Work to be completed
Below are entries. Copy exactly the lines running from the line that holds "M1093,31H1102L1110,40H1101Z" to the line that holds "M964,38H973L980,47H971Z", with both ends included.

Dataset entries:
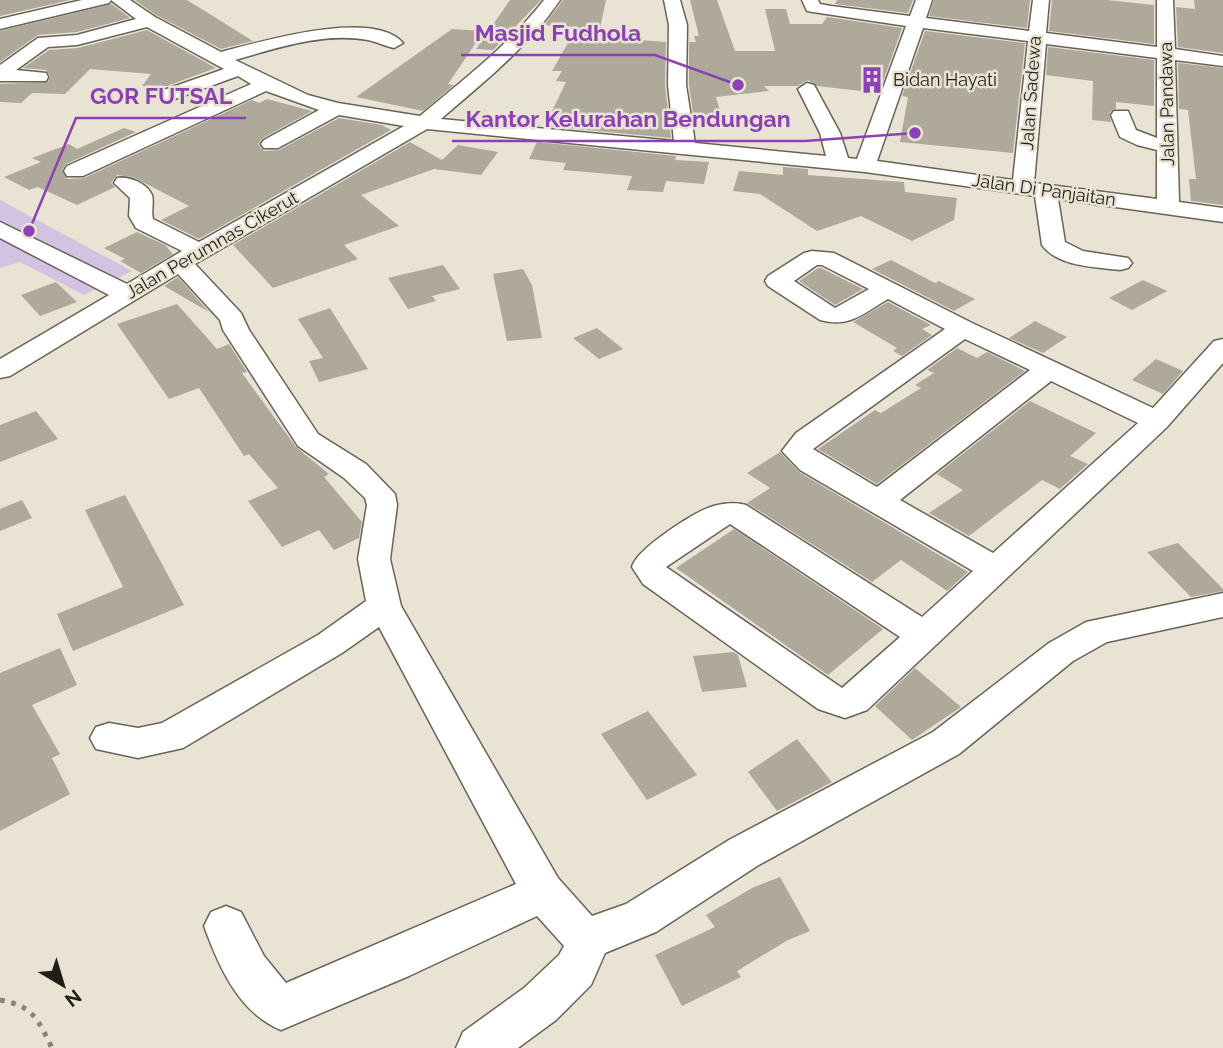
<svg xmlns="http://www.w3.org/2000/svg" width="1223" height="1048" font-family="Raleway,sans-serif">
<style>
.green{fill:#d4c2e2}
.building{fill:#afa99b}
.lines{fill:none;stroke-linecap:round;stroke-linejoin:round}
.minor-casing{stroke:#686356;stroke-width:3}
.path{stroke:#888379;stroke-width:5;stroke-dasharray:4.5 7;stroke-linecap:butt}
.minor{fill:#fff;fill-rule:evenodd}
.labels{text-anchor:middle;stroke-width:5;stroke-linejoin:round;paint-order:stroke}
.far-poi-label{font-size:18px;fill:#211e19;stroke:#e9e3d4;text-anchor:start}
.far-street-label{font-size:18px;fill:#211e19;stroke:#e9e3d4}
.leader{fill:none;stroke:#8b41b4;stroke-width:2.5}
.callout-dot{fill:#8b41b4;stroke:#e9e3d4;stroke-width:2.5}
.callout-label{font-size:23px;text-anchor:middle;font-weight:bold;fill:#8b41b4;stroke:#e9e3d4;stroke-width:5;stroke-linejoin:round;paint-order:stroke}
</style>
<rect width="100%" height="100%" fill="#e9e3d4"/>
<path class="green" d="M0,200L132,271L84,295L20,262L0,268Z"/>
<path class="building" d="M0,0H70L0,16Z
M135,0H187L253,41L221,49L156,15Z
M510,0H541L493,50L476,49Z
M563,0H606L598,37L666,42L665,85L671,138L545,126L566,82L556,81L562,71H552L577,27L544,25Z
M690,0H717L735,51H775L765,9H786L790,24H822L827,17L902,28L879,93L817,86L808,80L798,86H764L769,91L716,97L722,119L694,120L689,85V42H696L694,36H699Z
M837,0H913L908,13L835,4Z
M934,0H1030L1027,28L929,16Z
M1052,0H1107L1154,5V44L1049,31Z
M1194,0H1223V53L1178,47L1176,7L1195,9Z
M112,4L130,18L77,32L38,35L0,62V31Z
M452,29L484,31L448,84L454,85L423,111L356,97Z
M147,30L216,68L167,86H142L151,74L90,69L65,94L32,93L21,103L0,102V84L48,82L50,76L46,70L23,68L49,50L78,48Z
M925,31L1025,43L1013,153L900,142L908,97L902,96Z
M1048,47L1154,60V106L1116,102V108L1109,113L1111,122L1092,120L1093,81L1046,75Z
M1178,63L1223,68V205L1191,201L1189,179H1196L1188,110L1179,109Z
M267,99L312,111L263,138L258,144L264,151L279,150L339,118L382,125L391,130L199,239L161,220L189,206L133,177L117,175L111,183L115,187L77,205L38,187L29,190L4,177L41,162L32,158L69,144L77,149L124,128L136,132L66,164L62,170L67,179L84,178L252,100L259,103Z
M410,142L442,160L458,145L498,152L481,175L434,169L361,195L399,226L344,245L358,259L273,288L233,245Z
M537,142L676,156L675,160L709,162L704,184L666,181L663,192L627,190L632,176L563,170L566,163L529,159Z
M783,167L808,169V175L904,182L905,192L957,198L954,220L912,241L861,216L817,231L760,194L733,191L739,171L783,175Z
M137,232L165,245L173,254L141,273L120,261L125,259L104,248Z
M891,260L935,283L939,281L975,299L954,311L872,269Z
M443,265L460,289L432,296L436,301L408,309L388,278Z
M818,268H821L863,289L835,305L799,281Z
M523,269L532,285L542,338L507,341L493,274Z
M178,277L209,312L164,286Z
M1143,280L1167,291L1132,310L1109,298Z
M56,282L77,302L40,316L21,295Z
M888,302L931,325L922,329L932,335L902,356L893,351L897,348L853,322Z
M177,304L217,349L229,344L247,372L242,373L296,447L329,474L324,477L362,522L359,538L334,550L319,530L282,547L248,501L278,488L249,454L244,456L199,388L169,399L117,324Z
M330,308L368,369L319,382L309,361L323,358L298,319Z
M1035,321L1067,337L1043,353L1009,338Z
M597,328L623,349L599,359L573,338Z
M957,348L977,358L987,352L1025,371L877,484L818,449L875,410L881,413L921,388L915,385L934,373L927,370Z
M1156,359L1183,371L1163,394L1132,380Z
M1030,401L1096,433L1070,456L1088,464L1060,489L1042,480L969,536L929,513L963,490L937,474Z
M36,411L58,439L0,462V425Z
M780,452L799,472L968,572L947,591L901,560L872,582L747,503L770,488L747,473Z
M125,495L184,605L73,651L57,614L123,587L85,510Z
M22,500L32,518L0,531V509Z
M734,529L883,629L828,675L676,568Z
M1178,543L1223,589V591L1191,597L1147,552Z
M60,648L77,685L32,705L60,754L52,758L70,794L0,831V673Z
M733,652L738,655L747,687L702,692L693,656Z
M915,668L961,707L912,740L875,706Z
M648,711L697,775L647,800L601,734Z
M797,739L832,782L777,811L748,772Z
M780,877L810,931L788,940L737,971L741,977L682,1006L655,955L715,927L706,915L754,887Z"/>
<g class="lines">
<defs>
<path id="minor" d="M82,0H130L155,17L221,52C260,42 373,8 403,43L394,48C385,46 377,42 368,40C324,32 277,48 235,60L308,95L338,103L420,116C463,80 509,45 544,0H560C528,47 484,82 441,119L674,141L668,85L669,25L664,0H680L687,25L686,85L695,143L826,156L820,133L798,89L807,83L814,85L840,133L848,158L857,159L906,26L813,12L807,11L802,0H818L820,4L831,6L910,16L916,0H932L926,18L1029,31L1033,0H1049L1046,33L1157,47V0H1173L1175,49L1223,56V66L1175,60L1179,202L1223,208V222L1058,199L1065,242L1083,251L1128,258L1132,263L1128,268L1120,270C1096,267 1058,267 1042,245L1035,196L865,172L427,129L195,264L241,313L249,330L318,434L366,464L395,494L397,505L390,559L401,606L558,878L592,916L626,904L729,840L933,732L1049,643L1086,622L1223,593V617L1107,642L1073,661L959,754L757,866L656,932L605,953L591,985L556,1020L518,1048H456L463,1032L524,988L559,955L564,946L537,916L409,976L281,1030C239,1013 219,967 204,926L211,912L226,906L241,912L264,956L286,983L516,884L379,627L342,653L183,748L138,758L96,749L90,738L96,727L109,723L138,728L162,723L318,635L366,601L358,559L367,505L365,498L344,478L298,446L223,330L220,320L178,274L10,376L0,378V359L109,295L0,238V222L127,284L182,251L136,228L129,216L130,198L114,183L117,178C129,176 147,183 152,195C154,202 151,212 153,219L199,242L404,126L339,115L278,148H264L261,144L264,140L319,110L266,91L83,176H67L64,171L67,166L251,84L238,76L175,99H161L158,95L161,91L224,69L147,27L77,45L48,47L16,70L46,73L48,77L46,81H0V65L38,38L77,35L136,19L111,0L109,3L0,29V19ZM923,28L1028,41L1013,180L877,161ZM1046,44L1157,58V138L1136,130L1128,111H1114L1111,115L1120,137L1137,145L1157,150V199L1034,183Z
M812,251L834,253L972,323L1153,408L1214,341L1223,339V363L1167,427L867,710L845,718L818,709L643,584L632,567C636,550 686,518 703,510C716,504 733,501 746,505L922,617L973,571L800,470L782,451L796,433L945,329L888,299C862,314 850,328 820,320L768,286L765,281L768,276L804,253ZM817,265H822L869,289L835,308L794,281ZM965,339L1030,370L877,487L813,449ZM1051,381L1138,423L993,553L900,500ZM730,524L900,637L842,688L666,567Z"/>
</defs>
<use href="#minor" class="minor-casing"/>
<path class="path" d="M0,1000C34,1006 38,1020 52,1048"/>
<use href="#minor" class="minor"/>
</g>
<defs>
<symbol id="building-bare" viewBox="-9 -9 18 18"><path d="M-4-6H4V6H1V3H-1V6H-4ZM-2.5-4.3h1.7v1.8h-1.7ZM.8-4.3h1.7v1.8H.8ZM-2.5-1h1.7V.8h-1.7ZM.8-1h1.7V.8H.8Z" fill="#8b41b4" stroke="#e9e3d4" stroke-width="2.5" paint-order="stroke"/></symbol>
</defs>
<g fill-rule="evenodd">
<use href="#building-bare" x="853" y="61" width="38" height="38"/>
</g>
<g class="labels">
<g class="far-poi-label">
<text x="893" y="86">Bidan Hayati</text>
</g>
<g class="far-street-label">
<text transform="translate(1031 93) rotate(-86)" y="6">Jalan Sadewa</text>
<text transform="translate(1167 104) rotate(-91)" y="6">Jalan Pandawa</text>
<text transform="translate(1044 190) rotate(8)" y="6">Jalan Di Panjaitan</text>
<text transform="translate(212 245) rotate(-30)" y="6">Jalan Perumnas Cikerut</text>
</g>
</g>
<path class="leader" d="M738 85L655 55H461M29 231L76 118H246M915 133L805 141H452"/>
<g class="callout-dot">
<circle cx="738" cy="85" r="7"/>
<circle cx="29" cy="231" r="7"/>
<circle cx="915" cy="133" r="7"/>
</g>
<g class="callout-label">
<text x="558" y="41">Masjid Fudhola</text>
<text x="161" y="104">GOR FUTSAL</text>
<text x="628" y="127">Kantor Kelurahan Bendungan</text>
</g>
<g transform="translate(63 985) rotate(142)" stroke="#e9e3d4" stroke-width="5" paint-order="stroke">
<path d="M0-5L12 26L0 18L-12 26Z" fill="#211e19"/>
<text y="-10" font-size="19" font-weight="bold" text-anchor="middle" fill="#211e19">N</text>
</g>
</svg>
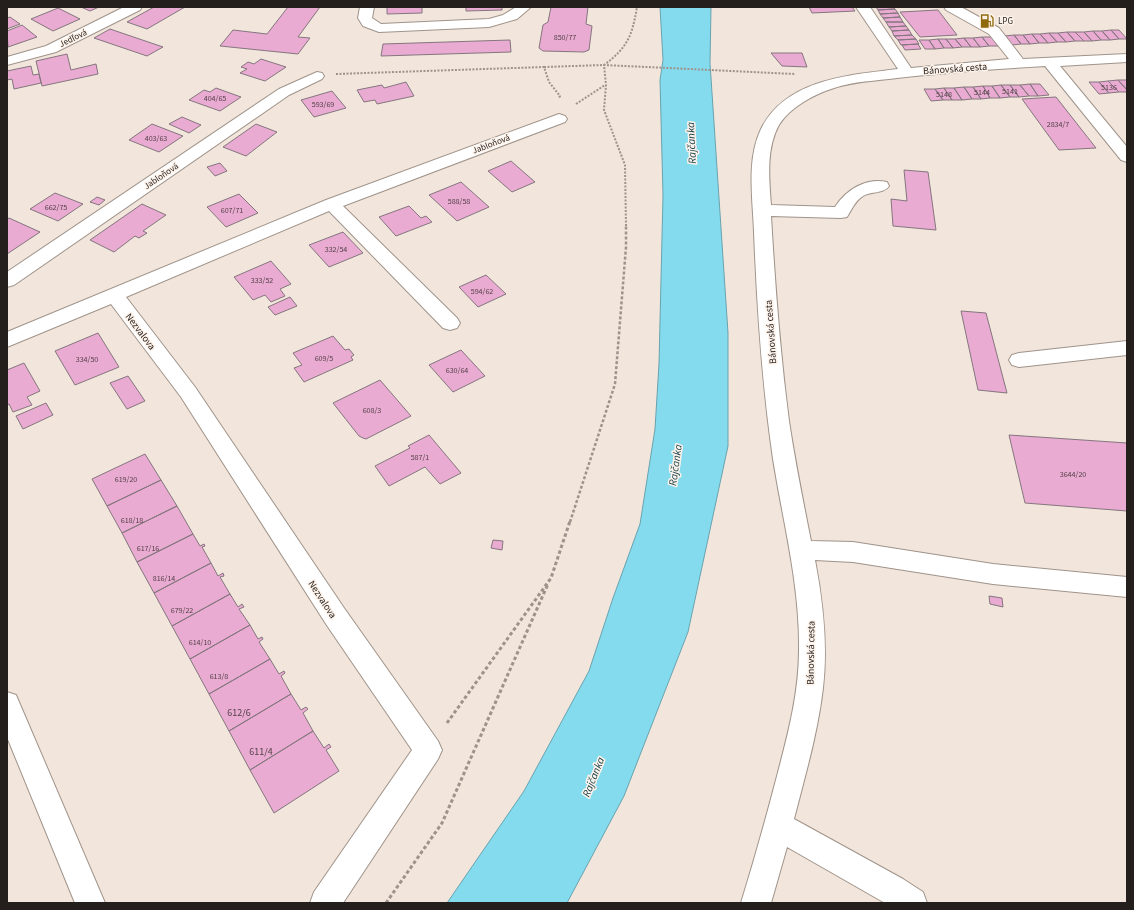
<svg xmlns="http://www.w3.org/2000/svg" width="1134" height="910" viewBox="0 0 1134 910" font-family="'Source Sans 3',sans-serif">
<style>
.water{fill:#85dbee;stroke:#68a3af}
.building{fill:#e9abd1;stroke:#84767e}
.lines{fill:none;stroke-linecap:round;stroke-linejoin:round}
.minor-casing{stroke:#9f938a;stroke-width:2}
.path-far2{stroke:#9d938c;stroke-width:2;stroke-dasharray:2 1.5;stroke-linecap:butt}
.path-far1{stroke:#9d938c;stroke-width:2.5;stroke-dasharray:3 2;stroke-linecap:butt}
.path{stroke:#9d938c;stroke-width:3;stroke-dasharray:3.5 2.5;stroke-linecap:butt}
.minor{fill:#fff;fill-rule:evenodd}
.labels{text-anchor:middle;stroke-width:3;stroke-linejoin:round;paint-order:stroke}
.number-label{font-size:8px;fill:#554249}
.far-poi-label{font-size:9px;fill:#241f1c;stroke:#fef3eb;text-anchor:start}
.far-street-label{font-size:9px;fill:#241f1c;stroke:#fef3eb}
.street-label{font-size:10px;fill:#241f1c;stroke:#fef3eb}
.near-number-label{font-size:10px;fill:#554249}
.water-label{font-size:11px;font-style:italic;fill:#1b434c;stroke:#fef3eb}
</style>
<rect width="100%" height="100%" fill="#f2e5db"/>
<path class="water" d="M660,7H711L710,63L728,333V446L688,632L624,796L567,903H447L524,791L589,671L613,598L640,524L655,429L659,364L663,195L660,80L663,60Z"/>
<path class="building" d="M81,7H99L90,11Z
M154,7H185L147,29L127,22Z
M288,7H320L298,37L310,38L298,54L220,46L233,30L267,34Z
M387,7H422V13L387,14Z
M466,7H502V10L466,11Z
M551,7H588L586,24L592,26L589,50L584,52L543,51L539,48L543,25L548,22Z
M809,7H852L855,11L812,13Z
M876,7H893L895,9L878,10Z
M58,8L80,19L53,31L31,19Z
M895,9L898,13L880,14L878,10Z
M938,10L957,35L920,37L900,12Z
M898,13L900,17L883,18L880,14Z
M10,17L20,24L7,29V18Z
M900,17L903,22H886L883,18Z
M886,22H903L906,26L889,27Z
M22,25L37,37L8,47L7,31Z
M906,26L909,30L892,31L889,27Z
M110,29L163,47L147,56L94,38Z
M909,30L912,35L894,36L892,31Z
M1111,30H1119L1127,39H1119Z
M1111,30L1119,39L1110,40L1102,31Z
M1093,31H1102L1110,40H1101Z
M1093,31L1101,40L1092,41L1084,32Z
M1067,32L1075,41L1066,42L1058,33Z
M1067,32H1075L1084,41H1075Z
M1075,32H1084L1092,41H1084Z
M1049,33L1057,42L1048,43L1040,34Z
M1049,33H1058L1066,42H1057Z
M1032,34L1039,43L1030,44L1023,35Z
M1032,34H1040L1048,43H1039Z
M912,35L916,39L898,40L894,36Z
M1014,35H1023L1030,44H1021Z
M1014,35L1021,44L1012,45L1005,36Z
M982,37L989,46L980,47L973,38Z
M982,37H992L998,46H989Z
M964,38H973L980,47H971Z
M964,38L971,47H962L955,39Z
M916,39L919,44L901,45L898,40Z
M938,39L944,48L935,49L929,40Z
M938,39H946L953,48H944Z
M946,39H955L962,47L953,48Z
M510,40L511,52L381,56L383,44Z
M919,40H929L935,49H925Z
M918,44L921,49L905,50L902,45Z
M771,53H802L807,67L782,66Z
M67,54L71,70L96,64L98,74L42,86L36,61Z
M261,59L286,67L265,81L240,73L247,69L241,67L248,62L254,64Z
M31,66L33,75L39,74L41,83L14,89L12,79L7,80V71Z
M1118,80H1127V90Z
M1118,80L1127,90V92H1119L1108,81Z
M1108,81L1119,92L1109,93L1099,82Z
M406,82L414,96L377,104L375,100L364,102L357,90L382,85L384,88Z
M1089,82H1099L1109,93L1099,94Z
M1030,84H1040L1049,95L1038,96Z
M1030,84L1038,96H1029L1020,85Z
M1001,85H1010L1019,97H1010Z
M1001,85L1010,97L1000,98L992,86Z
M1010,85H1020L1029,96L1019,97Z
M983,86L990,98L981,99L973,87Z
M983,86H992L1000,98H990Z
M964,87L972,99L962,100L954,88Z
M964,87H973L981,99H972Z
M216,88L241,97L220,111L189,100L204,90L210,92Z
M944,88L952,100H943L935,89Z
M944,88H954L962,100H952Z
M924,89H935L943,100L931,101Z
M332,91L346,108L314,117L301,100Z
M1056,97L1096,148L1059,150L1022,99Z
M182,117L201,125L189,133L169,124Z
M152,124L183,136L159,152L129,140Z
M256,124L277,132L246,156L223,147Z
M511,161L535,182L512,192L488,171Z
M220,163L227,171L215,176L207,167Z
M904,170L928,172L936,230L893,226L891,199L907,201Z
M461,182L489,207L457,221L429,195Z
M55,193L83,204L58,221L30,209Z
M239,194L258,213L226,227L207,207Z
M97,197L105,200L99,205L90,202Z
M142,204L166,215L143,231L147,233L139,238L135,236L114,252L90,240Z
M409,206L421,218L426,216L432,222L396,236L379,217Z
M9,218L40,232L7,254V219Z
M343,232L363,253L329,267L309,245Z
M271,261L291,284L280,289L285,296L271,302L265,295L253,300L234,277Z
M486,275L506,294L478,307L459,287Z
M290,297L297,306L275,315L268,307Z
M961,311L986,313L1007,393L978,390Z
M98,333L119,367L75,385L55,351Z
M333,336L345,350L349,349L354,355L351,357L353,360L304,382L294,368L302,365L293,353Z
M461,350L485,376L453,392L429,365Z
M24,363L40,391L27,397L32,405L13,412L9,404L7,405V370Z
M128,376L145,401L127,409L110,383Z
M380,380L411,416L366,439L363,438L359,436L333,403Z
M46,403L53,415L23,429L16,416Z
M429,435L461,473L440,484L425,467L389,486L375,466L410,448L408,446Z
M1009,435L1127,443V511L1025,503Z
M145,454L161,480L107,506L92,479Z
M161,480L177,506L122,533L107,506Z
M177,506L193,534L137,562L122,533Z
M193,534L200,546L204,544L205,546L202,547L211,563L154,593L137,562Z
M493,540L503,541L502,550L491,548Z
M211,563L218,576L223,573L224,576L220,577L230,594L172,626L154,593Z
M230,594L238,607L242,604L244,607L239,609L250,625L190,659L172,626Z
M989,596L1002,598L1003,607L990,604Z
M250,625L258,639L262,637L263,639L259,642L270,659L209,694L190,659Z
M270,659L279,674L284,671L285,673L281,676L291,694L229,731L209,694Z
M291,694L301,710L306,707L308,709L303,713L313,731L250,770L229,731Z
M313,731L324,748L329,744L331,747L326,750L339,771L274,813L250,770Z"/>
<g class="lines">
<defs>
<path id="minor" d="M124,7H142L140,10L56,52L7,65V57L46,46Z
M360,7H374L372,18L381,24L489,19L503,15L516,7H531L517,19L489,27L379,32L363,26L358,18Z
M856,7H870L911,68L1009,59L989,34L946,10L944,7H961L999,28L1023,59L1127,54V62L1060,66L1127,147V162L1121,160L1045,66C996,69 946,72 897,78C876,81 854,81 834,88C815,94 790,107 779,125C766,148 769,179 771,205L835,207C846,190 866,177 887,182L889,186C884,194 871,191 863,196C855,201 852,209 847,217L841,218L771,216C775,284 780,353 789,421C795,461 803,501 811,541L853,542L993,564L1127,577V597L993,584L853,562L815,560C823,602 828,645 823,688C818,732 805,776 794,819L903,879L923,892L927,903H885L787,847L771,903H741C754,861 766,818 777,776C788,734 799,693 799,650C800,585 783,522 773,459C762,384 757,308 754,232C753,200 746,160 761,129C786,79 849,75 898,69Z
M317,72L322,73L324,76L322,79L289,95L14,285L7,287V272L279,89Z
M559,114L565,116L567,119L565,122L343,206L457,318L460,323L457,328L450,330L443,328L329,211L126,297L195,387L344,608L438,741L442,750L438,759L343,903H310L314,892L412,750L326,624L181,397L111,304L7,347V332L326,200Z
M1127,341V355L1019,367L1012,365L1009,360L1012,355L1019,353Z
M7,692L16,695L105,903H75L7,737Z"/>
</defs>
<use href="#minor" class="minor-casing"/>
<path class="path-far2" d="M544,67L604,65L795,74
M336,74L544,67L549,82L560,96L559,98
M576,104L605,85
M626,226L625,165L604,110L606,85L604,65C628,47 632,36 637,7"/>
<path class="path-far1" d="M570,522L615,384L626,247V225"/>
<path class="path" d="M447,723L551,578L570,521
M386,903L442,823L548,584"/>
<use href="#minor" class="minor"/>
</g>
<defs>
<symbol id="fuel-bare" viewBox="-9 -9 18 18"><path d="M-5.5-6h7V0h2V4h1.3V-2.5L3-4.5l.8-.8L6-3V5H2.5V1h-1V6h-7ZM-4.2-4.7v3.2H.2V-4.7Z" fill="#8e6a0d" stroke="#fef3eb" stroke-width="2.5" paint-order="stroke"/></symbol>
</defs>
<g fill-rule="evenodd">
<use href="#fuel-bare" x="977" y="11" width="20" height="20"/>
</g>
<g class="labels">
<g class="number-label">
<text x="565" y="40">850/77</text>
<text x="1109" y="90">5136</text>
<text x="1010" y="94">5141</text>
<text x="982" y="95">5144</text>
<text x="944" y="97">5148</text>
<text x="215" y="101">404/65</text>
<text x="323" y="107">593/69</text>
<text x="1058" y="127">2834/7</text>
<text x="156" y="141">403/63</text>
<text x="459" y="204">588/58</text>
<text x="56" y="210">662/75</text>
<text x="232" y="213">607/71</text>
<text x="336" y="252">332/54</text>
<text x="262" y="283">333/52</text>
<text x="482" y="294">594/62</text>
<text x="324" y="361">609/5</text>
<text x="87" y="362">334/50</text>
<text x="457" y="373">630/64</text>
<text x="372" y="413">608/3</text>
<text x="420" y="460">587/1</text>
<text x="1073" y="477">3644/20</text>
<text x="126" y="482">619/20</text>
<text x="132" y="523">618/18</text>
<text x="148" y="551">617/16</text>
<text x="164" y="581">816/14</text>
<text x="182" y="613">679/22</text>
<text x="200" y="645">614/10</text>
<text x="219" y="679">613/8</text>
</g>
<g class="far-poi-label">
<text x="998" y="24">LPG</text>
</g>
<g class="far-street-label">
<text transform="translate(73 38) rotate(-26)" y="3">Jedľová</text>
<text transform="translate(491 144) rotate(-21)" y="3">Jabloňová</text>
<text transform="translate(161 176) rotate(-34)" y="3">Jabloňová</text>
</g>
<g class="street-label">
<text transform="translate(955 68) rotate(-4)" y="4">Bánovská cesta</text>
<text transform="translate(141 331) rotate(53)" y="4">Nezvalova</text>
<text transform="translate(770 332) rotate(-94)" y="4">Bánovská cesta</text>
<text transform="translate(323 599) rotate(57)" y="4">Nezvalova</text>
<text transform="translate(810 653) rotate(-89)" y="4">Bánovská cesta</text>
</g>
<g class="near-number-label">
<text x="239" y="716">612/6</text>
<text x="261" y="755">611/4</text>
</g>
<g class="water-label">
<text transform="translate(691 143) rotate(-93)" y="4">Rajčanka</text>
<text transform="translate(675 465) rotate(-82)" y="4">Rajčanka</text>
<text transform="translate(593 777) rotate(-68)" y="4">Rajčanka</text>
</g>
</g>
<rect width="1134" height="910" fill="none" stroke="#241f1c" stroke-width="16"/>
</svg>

Task output
M1093,31H1102L1110,40H1101Z
M1093,31L1101,40L1092,41L1084,32Z
M1067,32L1075,41L1066,42L1058,33Z
M1067,32H1075L1084,41H1075Z
M1075,32H1084L1092,41H1084Z
M1049,33L1057,42L1048,43L1040,34Z
M1049,33H1058L1066,42H1057Z
M1032,34L1039,43L1030,44L1023,35Z
M1032,34H1040L1048,43H1039Z
M912,35L916,39L898,40L894,36Z
M1014,35H1023L1030,44H1021Z
M1014,35L1021,44L1012,45L1005,36Z
M982,37L989,46L980,47L973,38Z
M982,37H992L998,46H989Z
M964,38H973L980,47H971Z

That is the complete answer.